Así que en cuanto traspuse el umbral del sacro recinto, no sin antes prospectar la de guayabas, guasanas y muéganos enmielados que me compraría a la salida, el solo aroma del sitio me trajo de regreso las imágenes de las viejitas rezanderas que entonaban cantos litúrgicos a decibeles obscenos y que, para mi sorpresa, siguen ahí, con sus mismas medias de popotillo, su mandil de cuadritos, su rebozo de bolita, su sonoro tiple intacto y sus mismas pifias prosódicas que, hasta ahora que ya casi paso a ser su coetánea, caigo a la cuenta de las distorsiones verbales que cometían y en las que muchos incurrimos cuando aprendimos el castellano de oídas, sin reparar en el significado de lo que cantábamos en honor a Dios.

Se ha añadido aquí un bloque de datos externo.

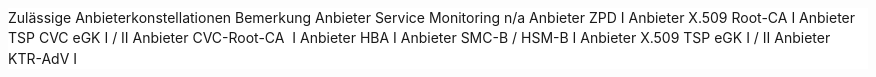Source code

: </th><th>
Zulässige Anbieterkonstellationen

</th><th>
Bemerkung

</th></tr><tr><td>
Anbieter Service Monitoring

</td><td>
n/a

</td></tr><tr><td>
Anbieter ZPD

</td><td>
I

</td></tr><tr><td>
Anbieter X.509 Root-CA

</td><td>
I

</td></tr><tr><td>
Anbieter TSP CVC eGK

</td><td>
I / II

</td></tr><tr><td>
Anbieter CVC-Root-CA 

</td><td>
I

</td></tr><tr><td>
Anbieter HBA

</td><td>
I

</td></tr><tr><td>
Anbieter SMC-B / HSM-B

</td><td>
I

</td></tr><tr><td>
Anbieter X.509 TSP eGK

</td><td>
I / II

</td></tr><tr><td>
Anbieter KTR-AdV

</td><td>
I
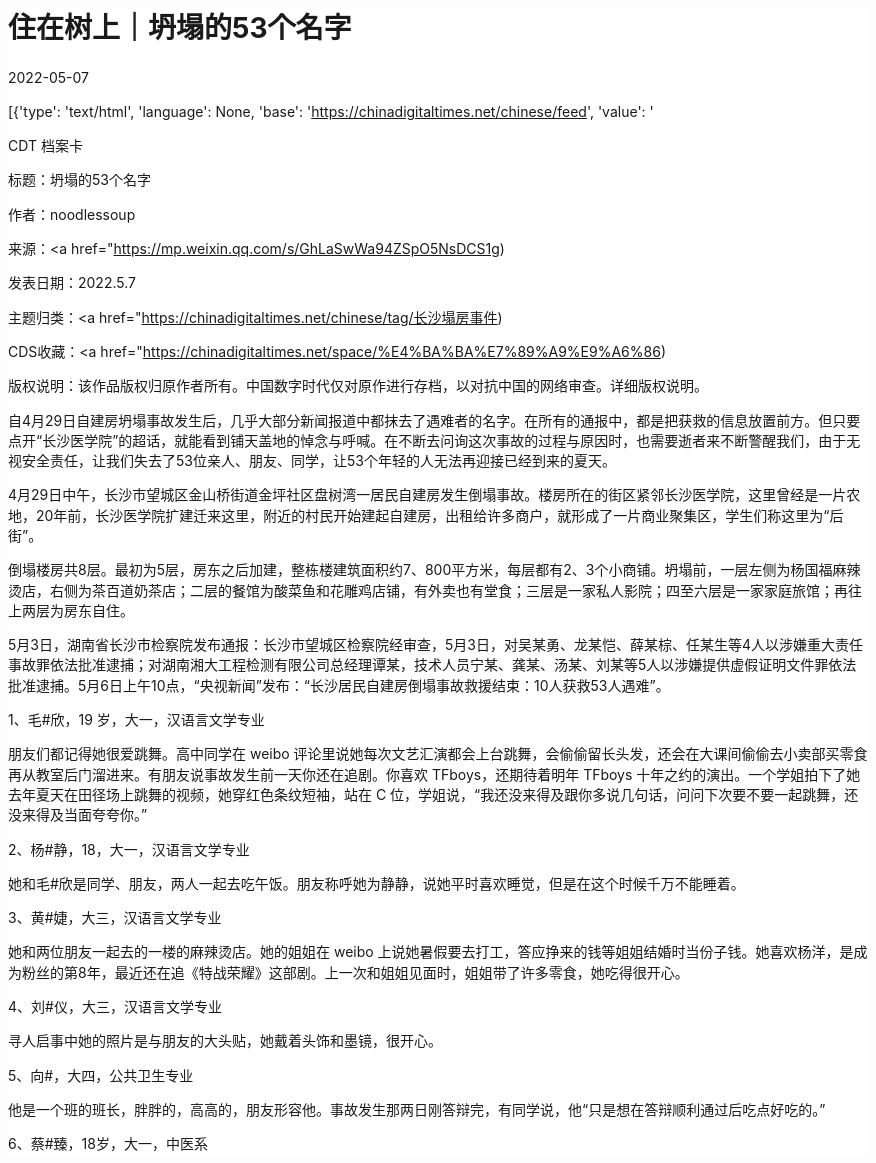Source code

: # 住在树上｜坍塌的53个名字

2022-05-07

[{'type': 'text/html', 'language': None, 'base': 'https://chinadigitaltimes.net/chinese/feed', 'value': '

CDT 档案卡

标题：坍塌的53个名字

作者：noodlessoup

来源：<a href="https://mp.weixin.qq.com/s/GhLaSwWa94ZSpO5NsDCS1g)

发表日期：2022.5.7

主题归类：<a href="https://chinadigitaltimes.net/chinese/tag/长沙塌房事件)

CDS收藏：<a href="https://chinadigitaltimes.net/space/%E4%BA%BA%E7%89%A9%E9%A6%86)

版权说明：该作品版权归原作者所有。中国数字时代仅对原作进行存档，以对抗中国的网络审查。详细版权说明。





自4月29日自建房坍塌事故发生后，几乎大部分新闻报道中都抹去了遇难者的名字。在所有的通报中，都是把获救的信息放置前方。但只要点开“长沙医学院”的超话，就能看到铺天盖地的悼念与呼喊。在不断去问询这次事故的过程与原因时，也需要逝者来不断警醒我们，由于无视安全责任，让我们失去了53位亲人、朋友、同学，让53个年轻的人无法再迎接已经到来的夏天。

4月29日中午，长沙市望城区金山桥街道金坪社区盘树湾一居民自建房发生倒塌事故。楼房所在的街区紧邻长沙医学院，这里曾经是一片农地，20年前，长沙医学院扩建迁来这里，附近的村民开始建起自建房，出租给许多商户，就形成了一片商业聚集区，学生们称这里为“后街”。

倒塌楼房共8层。最初为5层，房东之后加建，整栋楼建筑面积约7、800平方米，每层都有2、3个小商铺。坍塌前，一层左侧为杨国福麻辣烫店，右侧为茶百道奶茶店；二层的餐馆为酸菜鱼和花雕鸡店铺，有外卖也有堂食；三层是一家私人影院；四至六层是一家家庭旅馆；再往上两层为房东自住。

5月3日，湖南省长沙市检察院发布通报：长沙市望城区检察院经审查，5月3日，对吴某勇、龙某恺、薛某棕、任某生等4人以涉嫌重大责任事故罪依法批准逮捕；对湖南湘大工程检测有限公司总经理谭某，技术人员宁某、龚某、汤某、刘某等5人以涉嫌提供虚假证明文件罪依法批准逮捕。5月6日上午10点，“央视新闻”发布：“长沙居民自建房倒塌事故救援结束：10人获救53人遇难”。

1、毛#欣，19 岁，大一，汉语言文学专业

朋友们都记得她很爱跳舞。高中同学在 weibo 评论里说她每次文艺汇演都会上台跳舞，会偷偷留长头发，还会在大课间偷偷去小卖部买零食再从教室后门溜进来。有朋友说事故发生前一天你还在追剧。你喜欢 TFboys，还期待着明年 TFboys 十年之约的演出。一个学姐拍下了她去年夏天在田径场上跳舞的视频，她穿红色条纹短袖，站在 C 位，学姐说，“我还没来得及跟你多说几句话，问问下次要不要一起跳舞，还没来得及当面夸夸你。”

2、杨#静，18，大一，汉语言文学专业

她和毛#欣是同学、朋友，两人一起去吃午饭。朋友称呼她为静静，说她平时喜欢睡觉，但是在这个时候千万不能睡着。

3、黄#婕，大三，汉语言文学专业

她和两位朋友一起去的一楼的麻辣烫店。她的姐姐在 weibo 上说她暑假要去打工，答应挣来的钱等姐姐结婚时当份子钱。她喜欢杨洋，是成为粉丝的第8年，最近还在追《特战荣耀》这部剧。上一次和姐姐见面时，姐姐带了许多零食，她吃得很开心。

4、刘#仪，大三，汉语言文学专业

寻人启事中她的照片是与朋友的大头贴，她戴着头饰和墨镜，很开心。

5、向#，大四，公共卫生专业

他是一个班的班长，胖胖的，高高的，朋友形容他。事故发生那两日刚答辩完，有同学说，他“只是想在答辩顺利通过后吃点好吃的。”

6、蔡#臻，18岁，大一，中医系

No solté la risa descarada, pero ganas no me faltaron, cuando escuché a la anciana que con voz estridente y mucho fervor entonaba “ya se cose el huevo, ya se cose el huevo…”, en lugar del “y acercóse luego” que contiene la compleja sintaxis de una estrofa del himno guadalupano. No me extrañó que, por el mismo fenómeno de la complicación gramatical, el general Masiosare se hubiera convertido en el más conocido de los extraños enemigos, ni que yo misma recitara como perico que había que dar 10 mosiprimicias a la iglesia de Dios amén, o que completara la jaculatoria de “Mi corazón en amarte eternamente se ocupe”, con un sacrílego “y mi lengua en alabarte me arde me arde Guadalupe”.

Pero no fui la única porque, en su propia infancia, mi madre entonaba “Quién es esa estrella que al oso medía”, en honor a la virgencita que, en lugar de guiar a los hombres, se ocupaba de cuantificar el volumen de un plantígrado. Y luego mi sobrino, quien con aquel candor melódico cantaba el villancico de los pastores a Belén, acotando “qué güeva han de traer”, porque nadie le aclaró que debía cambiar la letra g, por una n.

La lista sería interminable y cada familia podría elaborar su propio catálogo de términos sustituidos por barbaridades que malentendemos, pero nunca nos preocupamos por averiguar. De modo que ahora tampoco debí espantarme cuando  constaté que todos mis alumnos universitarios aprendieron y han entonado el Himno Nacional cientos de veces, pero ninguno me supo dar razón de qué es lo que aprestarán cuando les pidan que alisten el “bridón”.